São Paulo, 28 (AE) - O pessimismo do comércio varejista da região metropolitana de São Paulo em relação à situação da economia brasileira aumentou em janeiro. Pesquisa de opinião realizada pela Federação do Comércio do Estado de São Paulo (FECSP), com comerciantes da região, mostra que 39,8% dos entrevistados acreditam na piora da situação do País, neste mês, em comparação a dezembro, quando 34,7% viam um cenário mais negativo do que em novembro. Da mesma forma, 30,13% dos comerciantes afirmaram que os próximos 12 meses serão piores para o Brasil em relação aos 12 meses anteriores, porcentagem que no mês passado era de 25,6%.

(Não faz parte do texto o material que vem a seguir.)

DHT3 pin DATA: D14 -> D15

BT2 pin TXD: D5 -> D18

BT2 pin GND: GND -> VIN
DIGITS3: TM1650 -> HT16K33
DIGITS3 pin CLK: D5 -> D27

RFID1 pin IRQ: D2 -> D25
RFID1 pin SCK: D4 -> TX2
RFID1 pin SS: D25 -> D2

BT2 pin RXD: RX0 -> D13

Os resultados da pesquisa evidenciam, segundo técnicos do Departamento de Economia da FCESP, um clima de pessimismo que irá se acentuar, pois o levantamento realizado em janeiro ainda não reflete a desvalorização cambial. Em dezembro, a porcentagem dos que acreditavam na melhora da situação do Brasil em relação ao mês anterior era de 19,2%, recuando para 13,32% neste mês.
A nota média atribuída ao Plano Real foi 5,88. Esta aprovação, entretanto, é feita "com ressalvas", pois a pesquisa detectou que as possibilidades de desvalorização da moeda já eram de conhecimento dos entrevistados. De acordo com a entidade, esta nota certamente será menor daqui para a frente, pois a estabilidade do poder de compra da moeda, verificada há até duas semanas, era um dos grandes fatores de aprovação do Plano Real.
Os técnicos da FCESP avaliam que o desemprego, as altas taxas de juros e o déficit público tinham pesos menores quando se tratava da avaliação do real, pois a moeda forte superava todos os aspectos negativos. Perdida esta característica, o índice de aprovação será menor, de acordo com a entidade.
O nível de estoques apurado pela pesquisa mostrou-se normal para o período. O faturamento, entretanto, é menor em relação a janeiro de 1998 e mostra tendência de queda. Por esta razão, 63% dos empresários do comércio acreditam que o nível dos estoques é adequado e que qualquer necessidade de ajuste pode ser respondida com rapidez.
O comprometimento do faturamento com cheques pré-datados diminuiu, mas ainda está muito elevado (86,9%) neste mês, ante dezembro (87,6%). A Federação avalia que foi este cuidado com os números do faturamento e com a cessão de crédito que contribuíram para que a queda da inadimplência em -16%, em janeiro, em relação ao mês anterior.
As encomendas à indústria podem ser consideradas normais para um mês de vendas fracas. A formação de estoques sob consignação continua a ser feita por 15% dos comerciantes, como forma de baratear o custo para o comércio e de desovar produção por parte da indústria.